> **ACTION ITEM**: Please set down the lines of the listing exactly, from its first line to the line with "left ear: (343, 92)", leaving the pictures out.
BEGIN INFORMATION SHOWN
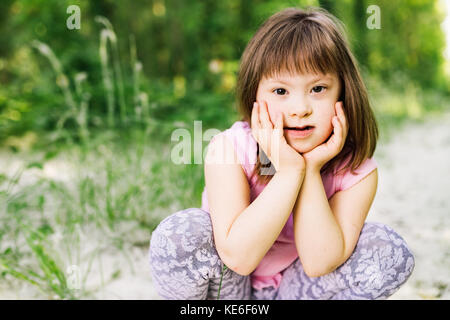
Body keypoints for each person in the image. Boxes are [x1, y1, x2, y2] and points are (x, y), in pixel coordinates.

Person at [148, 6, 415, 300]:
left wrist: (310, 170)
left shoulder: (356, 170)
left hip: (300, 289)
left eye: (318, 88)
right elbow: (238, 257)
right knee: (181, 233)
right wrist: (288, 171)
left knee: (387, 251)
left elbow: (318, 263)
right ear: (255, 96)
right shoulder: (230, 149)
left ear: (343, 92)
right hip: (230, 289)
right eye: (280, 91)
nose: (300, 109)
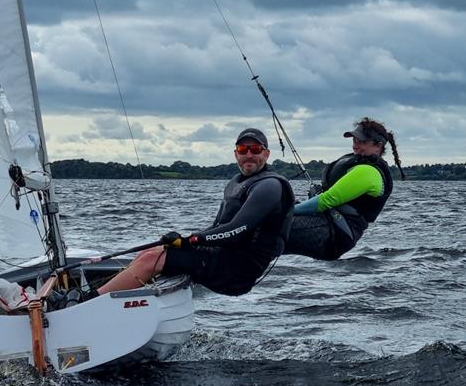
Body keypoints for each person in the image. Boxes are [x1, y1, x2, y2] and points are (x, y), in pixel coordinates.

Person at [96, 128, 294, 297]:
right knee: (149, 253)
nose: (249, 154)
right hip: (221, 256)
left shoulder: (270, 186)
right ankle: (109, 296)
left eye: (255, 149)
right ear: (236, 154)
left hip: (237, 271)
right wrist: (183, 240)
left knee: (150, 261)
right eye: (243, 149)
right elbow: (217, 227)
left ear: (266, 154)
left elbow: (238, 229)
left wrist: (191, 240)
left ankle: (88, 302)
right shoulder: (237, 183)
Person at [284, 117, 405, 260]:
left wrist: (287, 211)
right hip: (328, 225)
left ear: (378, 146)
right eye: (354, 141)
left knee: (268, 226)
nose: (355, 145)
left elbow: (327, 200)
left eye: (362, 142)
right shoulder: (358, 164)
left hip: (335, 234)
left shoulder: (369, 172)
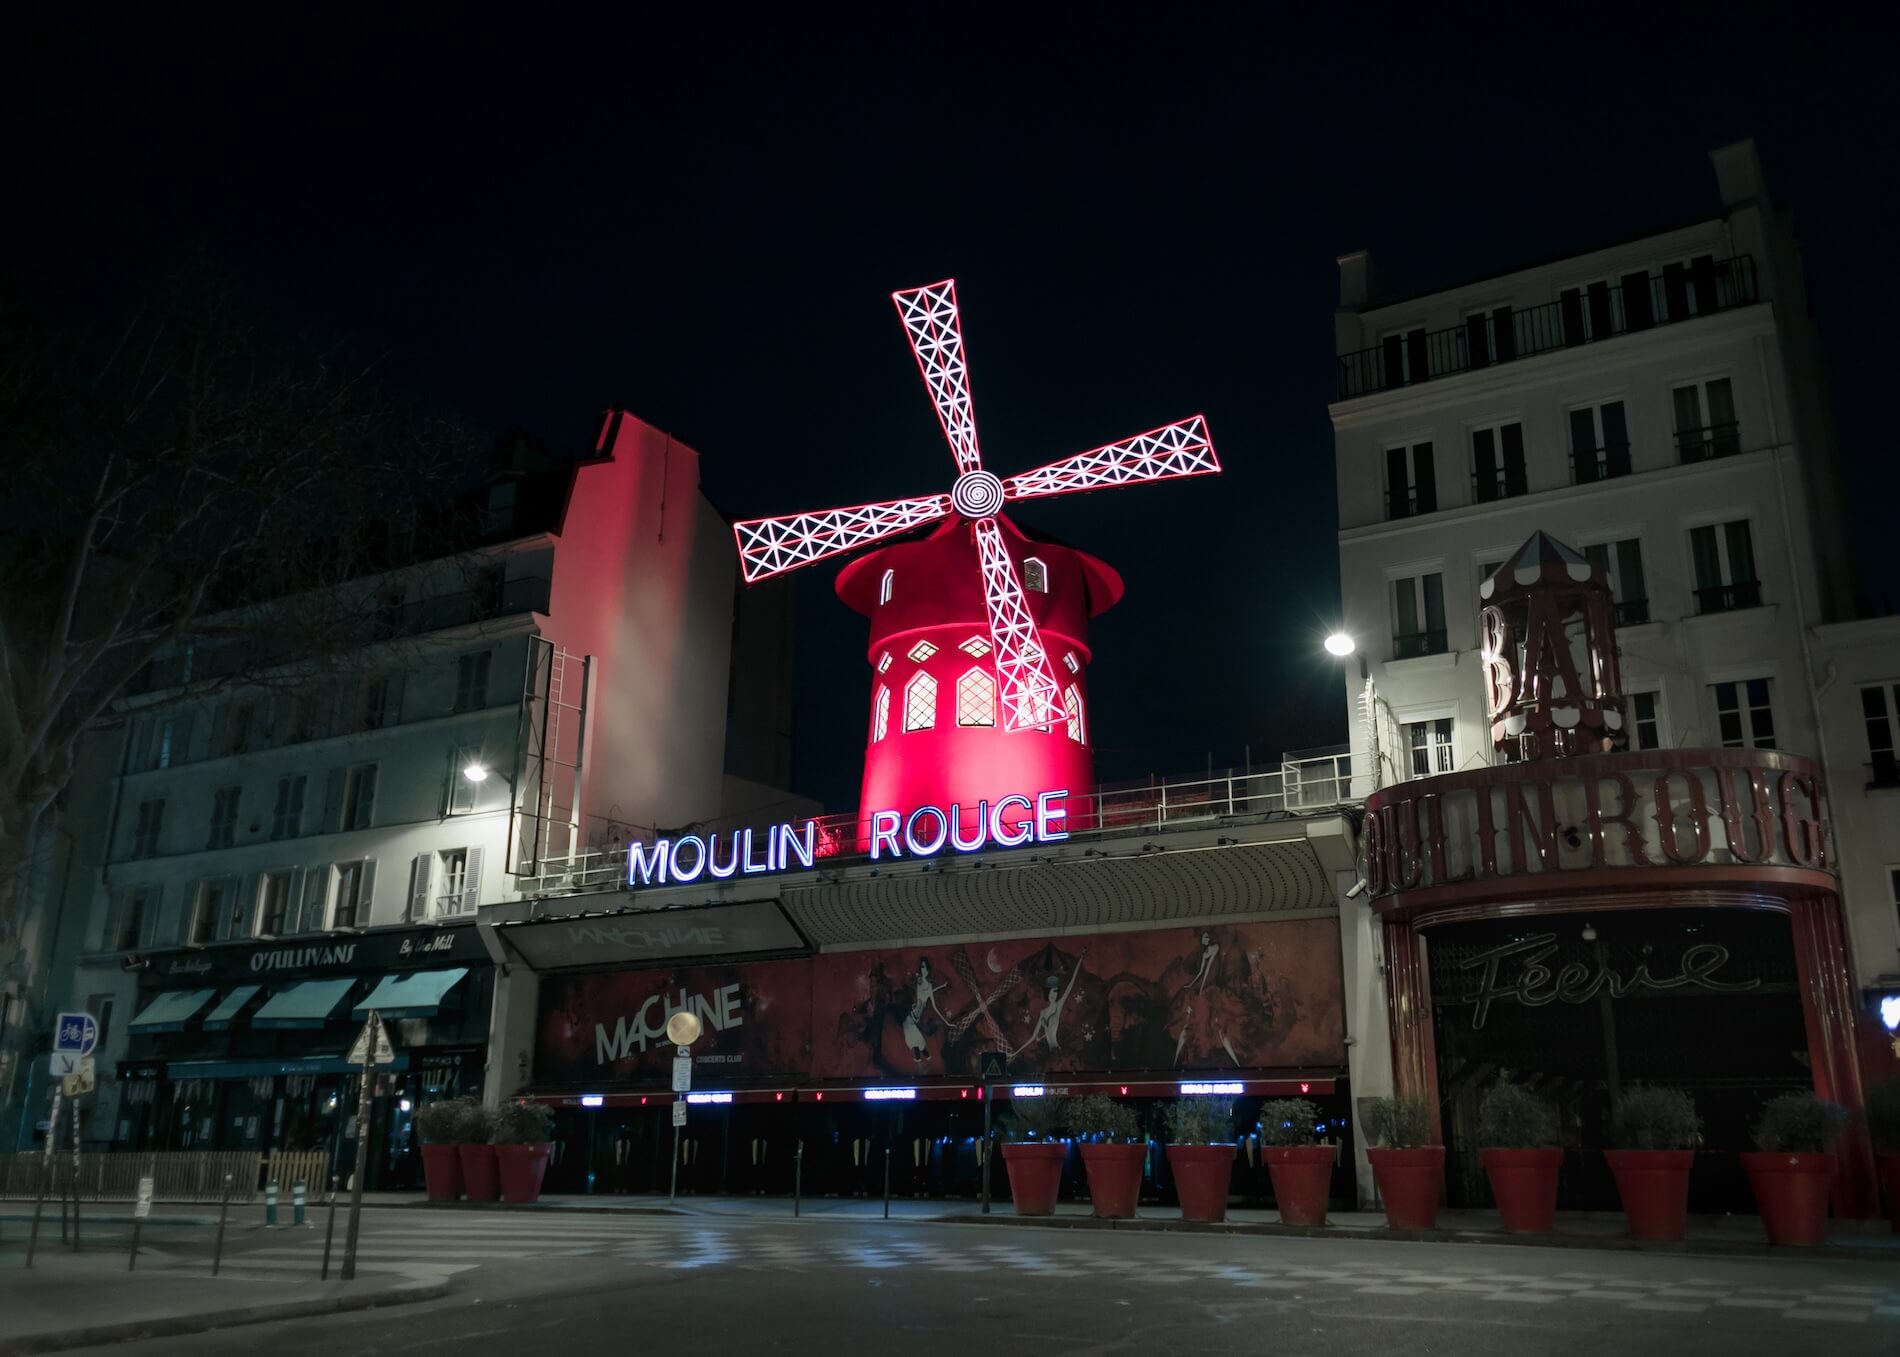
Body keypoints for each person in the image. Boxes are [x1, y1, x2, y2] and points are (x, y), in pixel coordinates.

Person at [903, 957, 949, 1062]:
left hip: (914, 1018)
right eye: (922, 967)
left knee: (916, 1038)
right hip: (912, 1017)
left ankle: (924, 1058)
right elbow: (918, 990)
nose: (923, 970)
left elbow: (932, 997)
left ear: (928, 970)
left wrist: (946, 1022)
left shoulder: (929, 987)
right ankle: (923, 1058)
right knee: (915, 1038)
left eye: (925, 967)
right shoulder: (919, 984)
END INFORMATION SHOWN
> **OUTPUT**:
Body keypoints for each person in the image. Boxes are [x1, y1, x2, y2] and points are (x, y), in pixel coordinates.

Person at [148, 6, 415, 300]:
left wrist: (310, 170)
left shoulder: (356, 170)
left hip: (300, 289)
left eye: (318, 88)
right elbow: (238, 257)
right knee: (181, 233)
right wrist: (288, 171)
left knee: (387, 251)
left elbow: (318, 263)
right ear: (255, 96)
right shoulder: (230, 149)
left ear: (343, 92)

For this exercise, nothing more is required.